§ **PEDIDO**
Transcreva fielmente o trecho do texto sobre a Emenda Constitucional nº 39/2002, começando em "Outrossim, sensíveis que" e terminando em "Constitucional nº 39/2002.".

§ **TEXTO PARA LEITURA**
Sumário. 1. A Emenda Constitucional nº 39 de 19/12/2002. 2. Epistemologia jurídica e pós-modernidade. 3. Pós-positivismo, Direito tributário e Financeiro. 4. Justiça tributária como elemento transformador entre o Direito tributário e o excesso tributário. 5. Justiça tributária e transformação: o Princípio Constitucional do Justo Gasto do Tributo Afetado. 6. Síntese das idéias expostas.
1. A Emenda Constitucional nº 39 de 19/12/2002.
No apagar das luzes do ano que passou, mais exatamente, no dia 19 de dezembro, a Mesa da Câmara dos Deputados e do Senado Federal, nos termos do § 3º do art. 60 da Constituição Federal, promulgou a seguinte Emenda Constitucional:
"Art. 1º. A Constituição Federal passa a vigorar acrescida do seguinte art. 149-A.
"Art. 149-A - Os Municípios e o Distrito Federal poderão instituir contribuição na forma das respectivas leis, para o custeio do serviço de iluminação pública, observado o disposto no art. 150, I e III.
Parágrafo Único - É facultada a cobrança da contribuição a que se refere o caput, na fatura de consumo de energia elétrica".
A Emenda Constitucional acima transcrita, por certo suscitará um amplo debate no meio jurídico-tributário, em especial no seio da tradicional dogmática tributária, a respeito de sua constitucionalidade ou não, inclusive, das leis que porventura serão editadas a partir dela. Neste breve artigo, pretendemos ofertar a nossa colaboração para esta fértil discussão, porém, desde já alertando ao caro leitor, que seguiremos por outros caminhos que não o estritamente dogmático, fundando premissas em uma Filosofia da Tributação [1] que arbitrariamente nominamos de pós-moderna e pós-positivista.
Outrossim, sensíveis que somos ao verdadeiro "giro hermenêutico" porque está passando a Ciência do Direito, e, por conseguinte, a Ciência do Direito Financeiro e Tributário, primeiro trataremos ainda que a passos largos, da nova feição da epistemologia jurídica na pós-modernidade, para depois, sobre tal alicerce teórico, lançarmos algumas reflexões sobre as conseqüências da promulgação da Emenda Constitucional nº 39/2002.
2. Epistemologia Jurídica e Pós-Modernidade.
É recomendável para um tratamento adequado do tema proposto, Justiça Tributária e a Emenda Constitucional nº 39/2002, ainda que perfunctoriamente, situarmos a Ciência do Direito Tributário, que antes de ser tributário é Direito, no quadro das ciências sociais da pós-modernidade. Assim o fazendo, por outras linhas, e em outra época, estamos nós novamente invocando as lições de Alfredo Augusto Becker sobre "o sistema dos fundamentos óbvios", só que desta feita, com outros objetivos, que não aqueles que na modernidade animaram o eminente jurista gaúcho.

§ **DADOS ARMAZENADOS**
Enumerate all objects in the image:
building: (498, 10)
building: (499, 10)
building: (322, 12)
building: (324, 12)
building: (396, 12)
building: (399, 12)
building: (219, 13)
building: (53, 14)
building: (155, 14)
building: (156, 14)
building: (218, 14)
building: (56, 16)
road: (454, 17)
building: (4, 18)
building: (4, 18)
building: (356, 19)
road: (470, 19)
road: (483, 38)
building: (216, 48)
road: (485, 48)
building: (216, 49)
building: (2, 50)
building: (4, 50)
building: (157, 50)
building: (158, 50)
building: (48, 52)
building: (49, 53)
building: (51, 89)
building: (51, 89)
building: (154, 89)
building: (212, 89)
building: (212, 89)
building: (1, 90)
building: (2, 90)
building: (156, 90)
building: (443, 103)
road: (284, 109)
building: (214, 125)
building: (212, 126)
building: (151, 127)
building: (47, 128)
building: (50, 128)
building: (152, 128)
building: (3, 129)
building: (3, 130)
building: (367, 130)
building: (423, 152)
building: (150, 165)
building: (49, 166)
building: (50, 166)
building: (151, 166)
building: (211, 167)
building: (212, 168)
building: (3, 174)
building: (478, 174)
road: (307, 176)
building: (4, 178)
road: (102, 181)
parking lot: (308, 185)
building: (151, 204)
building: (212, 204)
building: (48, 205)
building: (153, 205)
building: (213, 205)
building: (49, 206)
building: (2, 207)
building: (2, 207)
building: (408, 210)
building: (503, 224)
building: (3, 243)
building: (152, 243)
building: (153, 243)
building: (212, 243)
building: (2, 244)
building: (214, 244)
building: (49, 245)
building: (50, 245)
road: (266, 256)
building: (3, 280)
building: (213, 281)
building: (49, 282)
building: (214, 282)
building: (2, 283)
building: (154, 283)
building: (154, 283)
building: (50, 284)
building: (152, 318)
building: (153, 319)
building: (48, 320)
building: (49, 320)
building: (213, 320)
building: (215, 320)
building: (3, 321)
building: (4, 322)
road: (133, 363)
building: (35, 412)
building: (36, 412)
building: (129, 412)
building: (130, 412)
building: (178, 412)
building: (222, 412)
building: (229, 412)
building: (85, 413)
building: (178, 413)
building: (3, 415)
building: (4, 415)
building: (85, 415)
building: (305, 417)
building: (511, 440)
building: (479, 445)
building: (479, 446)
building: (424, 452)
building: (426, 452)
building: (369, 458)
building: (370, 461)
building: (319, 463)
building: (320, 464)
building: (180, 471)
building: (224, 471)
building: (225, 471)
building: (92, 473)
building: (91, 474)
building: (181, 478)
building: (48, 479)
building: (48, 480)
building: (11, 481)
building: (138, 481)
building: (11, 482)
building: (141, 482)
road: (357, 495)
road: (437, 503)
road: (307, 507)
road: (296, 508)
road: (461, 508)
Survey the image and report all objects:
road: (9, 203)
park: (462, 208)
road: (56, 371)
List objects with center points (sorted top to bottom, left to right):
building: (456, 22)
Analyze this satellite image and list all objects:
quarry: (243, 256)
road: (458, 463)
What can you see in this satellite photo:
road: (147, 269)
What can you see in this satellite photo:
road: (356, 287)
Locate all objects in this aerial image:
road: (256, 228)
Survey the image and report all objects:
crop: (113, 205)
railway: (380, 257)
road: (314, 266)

§ **RESPOSTA COMPLETA**
Outrossim, sensíveis que somos ao verdadeiro "giro hermenêutico" porque está passando a Ciência do Direito, e, por conseguinte, a Ciência do Direito Financeiro e Tributário, primeiro trataremos ainda que a passos largos, da nova feição da epistemologia jurídica na pós-modernidade, para depois, sobre tal alicerce teórico, lançarmos algumas reflexões sobre as conseqüências da promulgação da Emenda Constitucional nº 39/2002.